Das Thema Vertreibung stand beim Gegengipfel von Nichtregierungsorganisationen, Menschenrechtlern und alternative Stadtplanern im Mittelpunkt. Die Protestveranstaltung, ganz in der Nähe des offiziellen Veranstaltungsorts, war »als Forum der Zivilgesellschaft« gedacht, erläuterte Mitorganisator Ricardo Buitrón.

Lisa Junghans von der deutschen Nichtregierungsorganisation German Watch ist von der UN-Städtekonferenz positiv überrascht. Es gebe zahlreiche Veranstaltungen mit Beteiligung sozialer Organisationen. Auch im Vorbereitungsprozess sei die Zivilgesellschaft eingebunden worden, betont die Klimaexpertin. Doch nun komme es auf die Umsetzung an. Und da sieht Junghans eine große Kluft zwischen dem verabschiedeten Abschlusspapier und der Bevölkerung in den Städten.

Der Generalsekretär der Habitat III-Konferenz, Joan Clos, forderte die Weltgemeinschaft auf, die neue Agenda zu unterstützen. Die Urbanisierung sei »eine Transformation unserer Gesellschaft«, die man sehr ernst nehmen müsse, sagte er bei der Abschlusszeremonie.

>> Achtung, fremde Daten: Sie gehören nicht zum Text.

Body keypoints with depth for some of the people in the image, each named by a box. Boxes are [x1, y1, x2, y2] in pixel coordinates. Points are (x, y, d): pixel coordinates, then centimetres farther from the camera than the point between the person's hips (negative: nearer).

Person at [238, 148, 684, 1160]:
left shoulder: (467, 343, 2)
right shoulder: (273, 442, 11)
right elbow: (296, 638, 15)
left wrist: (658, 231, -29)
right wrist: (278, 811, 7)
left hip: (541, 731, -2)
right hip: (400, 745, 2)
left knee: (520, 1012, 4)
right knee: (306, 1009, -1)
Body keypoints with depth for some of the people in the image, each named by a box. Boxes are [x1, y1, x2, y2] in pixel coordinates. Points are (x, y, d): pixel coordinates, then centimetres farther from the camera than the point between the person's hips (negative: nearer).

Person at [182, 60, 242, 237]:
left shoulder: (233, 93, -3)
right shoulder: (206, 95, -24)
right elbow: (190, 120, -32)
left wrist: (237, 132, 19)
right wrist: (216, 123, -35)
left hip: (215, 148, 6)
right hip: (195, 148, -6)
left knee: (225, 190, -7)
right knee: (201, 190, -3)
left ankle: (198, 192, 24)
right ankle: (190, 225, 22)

Das rasante Wachstum von Mega-Städten hatte im Mittelpunkt der viertägigen Beratungen gestanden.

In Quito debattierten rund 40.000 Teilnehmer aus mehr als 130 Ländern. Weder Bundesbauministerin Barbara Hendricks (SPD) noch Bundesentwicklungsminister Gerd Müller (CSU) schafften es nach Quito - Termingründe.

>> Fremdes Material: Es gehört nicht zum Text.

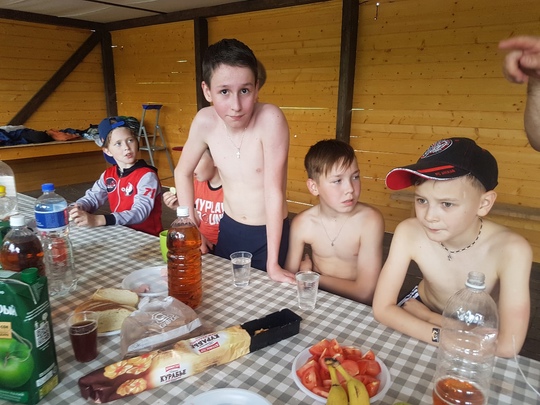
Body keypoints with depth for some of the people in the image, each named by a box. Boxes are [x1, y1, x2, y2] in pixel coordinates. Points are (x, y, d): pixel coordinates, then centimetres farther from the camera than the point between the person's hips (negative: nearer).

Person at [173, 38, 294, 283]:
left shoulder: (270, 119, -27)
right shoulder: (205, 121, -14)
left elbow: (274, 192, -25)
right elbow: (183, 173, 2)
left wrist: (273, 264, -20)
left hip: (270, 233, -3)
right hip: (228, 228, 4)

Immerhin wird das Entwicklungsministerium 2017 gemeinsam mit der KfW Entwicklungsbank mehr als eine Milliarde Euro bereitstellen, unter anderem für Busse, S-Bahnen, Fähren, Fahrrad- und Fußwege, die einer Viertel Million Menschen in Schwellen- und Entwicklungsländern zugutekommen sollen.